Forbes has a series of short interviews with great thinkers on the nature of communications. Here is a snippet from "Noam Chomsky On Why Kids Learn Languages Easily."
The primary assumption goes back to Eric Lenneberg, who pretty much founded the contemporary field of biology of language. His thesis--which was pretty much everyone's--was that language development was like other forms of growth and development. Almost invariably, growth and development has what's called a critical period. There's a particular period of maturation in which, with external stimulation of the appropriate kind, the capacity will pretty suddenly develop and mature. Before that and later than that, it's either harder or impossible.
Sounds like various forms of growth and development have specific critical periods where maturation can occur. Just off the top of my head, I have a few questions as I think about this concept as it relates to mobilizing students and spiritual formation when young people.

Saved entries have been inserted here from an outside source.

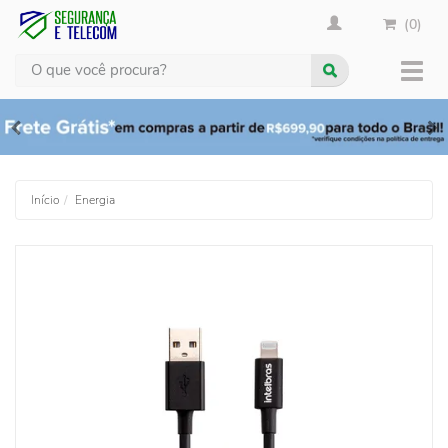
(0)
Busca
Muda
nave
Início
Energia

1 - Can we re-enact a critical period where students grow and develop spiritually? Maybe it looks like taking them out of their current context, like on a retreat (we have two retreats this coming weekend - maybe a later post) or a mission experience. Maybe it looks like informal times of hanging out and building trust and relationship.

2 - Are we good at identifying when students are in the critical period? We know that life's difficult circumstances can catalyze times of spiritual growth and we know that day to day life can be rough for students in our care. How good are we at perceiving these critical periods in our students lives?

3 - And of course, acting and executing to help students learn and grow during the critical periods are the essence.